6.6.2 Does the law allow a tenant to terminate his/her lease early due to domestic violence?

No, the law does not allow tenants to terminate their leases early due to domestic violence.

6.6.3 Can an order exclude the abuser from the residence?

Yes, see  Sections 4.1 and 5.5 above.

6.6.4 Can abusers be forbidden by court orders to alienate or mortgage the property in his/her name if it is the family domicile?
No, if the abuser owns a given property, they may alienate or mortgage it even if it is a family domicile. However, to protect monetary claims (e.g., a claim for compensation of the abused victim), the court may issue an injunction prohibiting the selling or encumbering of the abuser's property.
6.7 Possession of guns

6.7.1 Does a domestic violence conviction prevent an abuser from owning guns?

Generally, under the Act on Firearms and Ammunition, possession of firearms in Poland is subject to a license. The competent voivodeship police commander issues such license.
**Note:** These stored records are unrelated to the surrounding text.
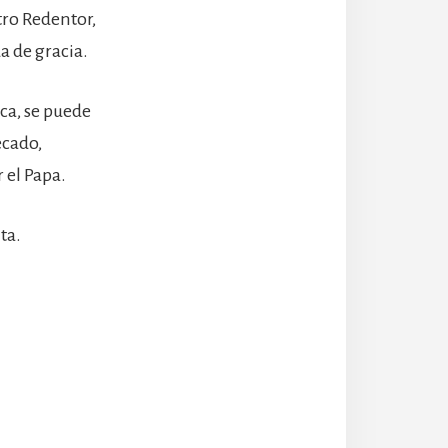
tro Redentor,
a de gracia.
ica, se puede
ecado,
 el Papa.
ta.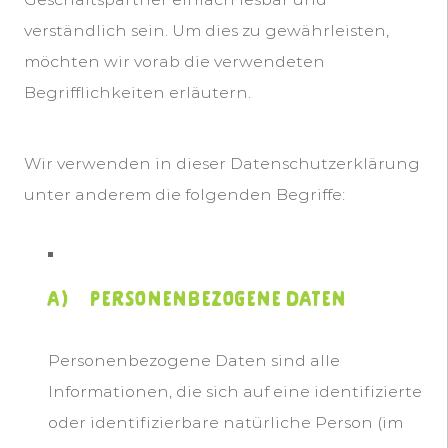
verständlich sein. Um dies zu gewährleisten,
möchten wir vorab die verwendeten
Begrifflichkeiten erläutern.
Wir verwenden in dieser Datenschutzerklärung
unter anderem die folgenden Begriffe:
a) personenbezogene Daten
Personenbezogene Daten sind alle
Informationen, die sich auf eine identifizierte
oder identifizierbare natürliche Person (im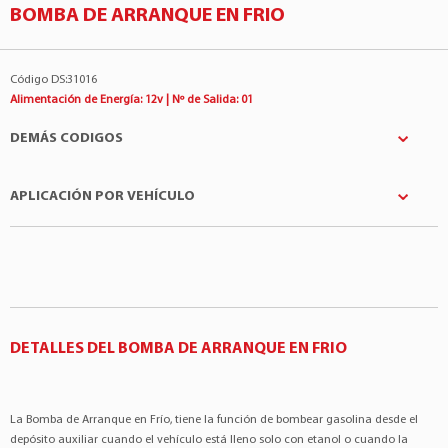
BOMBA DE ARRANQUE EN FRIO
Código DS:31016
Alimentación de Energía: 12v | Nº de Salida: 01
DEMÁS CODIGOS
APLICACIÓN POR VEHÍCULO
DRIFT
:DK84431
DRIFT
:DK85331
Fabricantes
Modelo
Motor
DRIFT
:DK85831
GM
Agile
1.4 4Cil 8v
DRIFT
:DK85931
GM
Astra
1.8 4Cil 8v
DRIFT
:DK85431
GM
Astra
2.0 4Cil 8v
DETALLES DEL BOMBA DE ARRANQUE EN FRIO
EURO
:HS237D12V
GM
Celta
1.0 4Cil 8v
GM
:24583146
GM
Classic
1.0 4Cil 8v
GM
:93353662
La Bomba de Arranque en Frío, tiene la función de bombear gasolina desde el
GM
Cobalt
1.4 4Cil 8v
GM
:93245066
depósito auxiliar cuando el vehículo está lleno solo con etanol o cuando la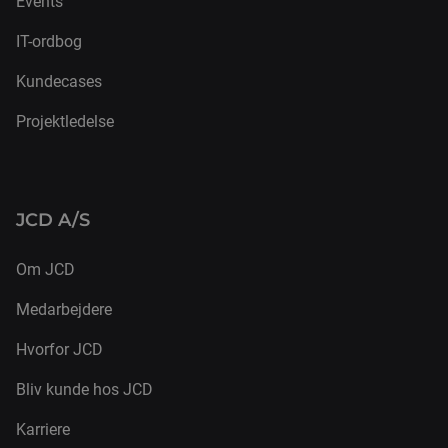
Events
IT-ordbog
Kundecases
Projektledelse
JCD A/S
Om JCD
Medarbejdere
Hvorfor JCD
Bliv kunde hos JCD
Karriere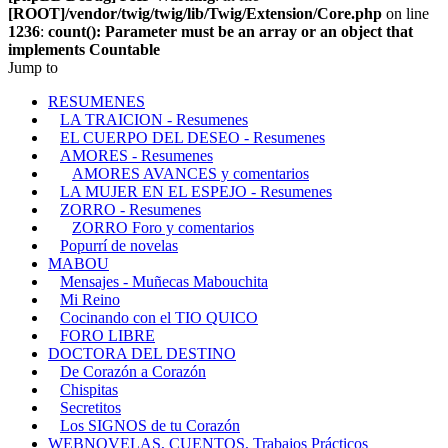
[ROOT]/vendor/twig/twig/lib/Twig/Extension/Core.php
on line
1236
:
count(): Parameter must be an array or an object that
implements Countable
Jump to
RESUMENES
LA TRAICION - Resumenes
EL CUERPO DEL DESEO - Resumenes
AMORES - Resumenes
AMORES AVANCES y comentarios
LA MUJER EN EL ESPEJO - Resumenes
ZORRO - Resumenes
ZORRO Foro y comentarios
Popurrí de novelas
MABOU
Mensajes - Muñecas Mabouchita
Mi Reino
Cocinando con el TIO QUICO
FORO LIBRE
DOCTORA DEL DESTINO
De Corazón a Corazón
Chispitas
Secretitos
Los SIGNOS de tu Corazón
WEBNOVELAS, CUENTOS, Trabajos Prácticos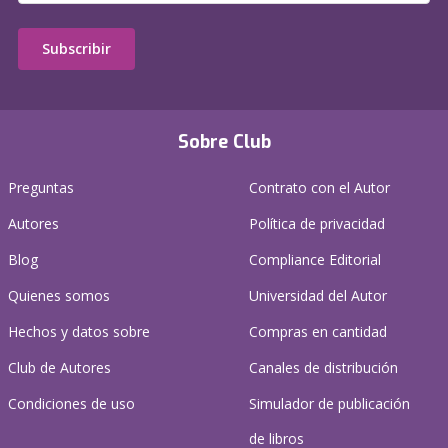
Subscribir
Sobre Club
Preguntas
Contrato con el Autor
Autores
Política de privacidad
Blog
Compliance Editorial
Quienes somos
Universidad del Autor
Hechos y datos sobre
Compras en cantidad
Club de Autores
Canales de distribución
Condiciones de uso
Simulador de publicación
de libros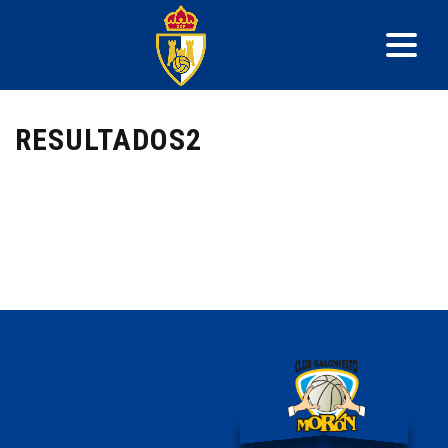
RESULTADOS2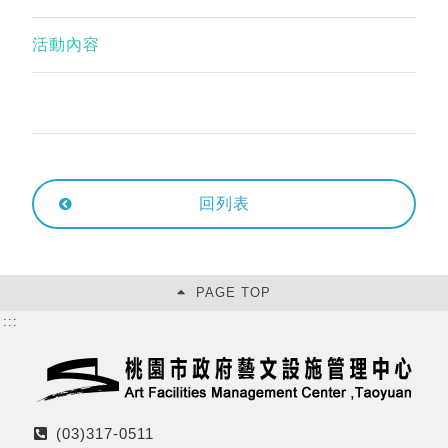
活動內容
回列表
PAGE TOP
:::
(03)317-0511
電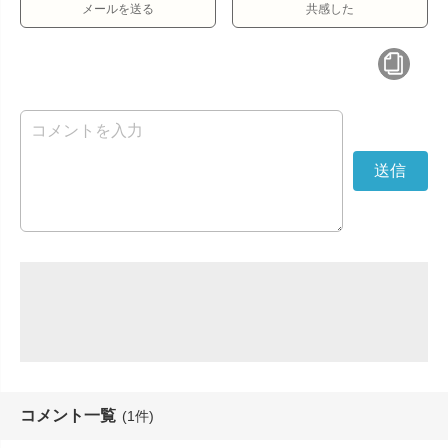
メールを送る
共感した
コメント一覧
(1件)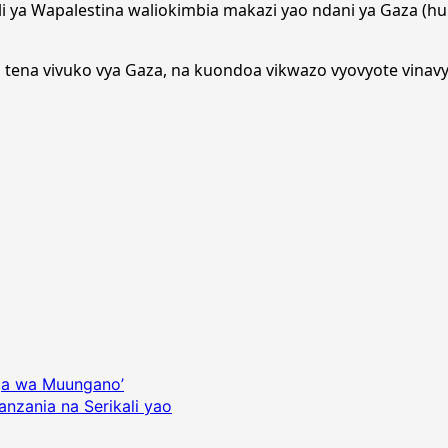
i ya Wapalestina waliokimbia makazi yao ndani ya Gaza (hu
ua tena vivuko vya Gaza, na kuondoa vikwazo vyovyote vinavy
ja wa Muungano’
zania na Serikali yao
A license can only be issued if the motioning party does not present a risk to themselves, public order and security and if they give an important reason for the necessity to possess a firearm.

The Act on Firearms and Ammunition sets forth a catalog of subjects who should not be granted a license. Among the unauthorized subjects are persons convicted with a final judgment for an intentional criminal offense or an intentional fiscal offense.

Another possible route is the revocation of a previously granted license for the possession of firearms. The police authority revokes the license if there is a justified concern that the license holder can deploy it in a way that contravenes public policy or security, especially if the license holder is a person convicted with a final judgment for an indictable offense against life, health or property or if there are pending criminal proceedings against them for the commitment of any of the aforementioned offenses. Please note that such a revocation is not within the police authority's discretion; it is mandatory upon the fulfillment of any of the aforementioned premises.

Therefore, an abuser who has been convicted of domestic violence is effectively prevented from owning guns. 
6.7.2 When a protection order is issued by a judge as a result of domestic violence, does the law require that the authority secures and stores any firearms owned by the aggressor?

Under Polish law, protection orders are usually issued in the course of either civil or criminal proceedings before the passing of the final judgment or even prior to the commencement of the main proceedings in a given case.

The Act on Firearms and Ammunition sets forth a procedure regarding the securing of firearms owned by persons against whom criminal proceedings are pending. The police (and, with regard to militaries, the military police) can seize firearms and ammunition, as well as any documents stating the legality of firearm possession, from a person against whom criminal proceedings are pending until the final conclusion of said proceedings, but for no longer than three years. It is within the police's discretion to decide whether the commencement of the aforementioned procedure is necessary in a given case.

Possession of guns without a license is prohibited under Polish law. Consequently, an aggressor against whom a protection order has been issued and whose license has been subsequently revoked will be obligated to relinquish the possessed firearms.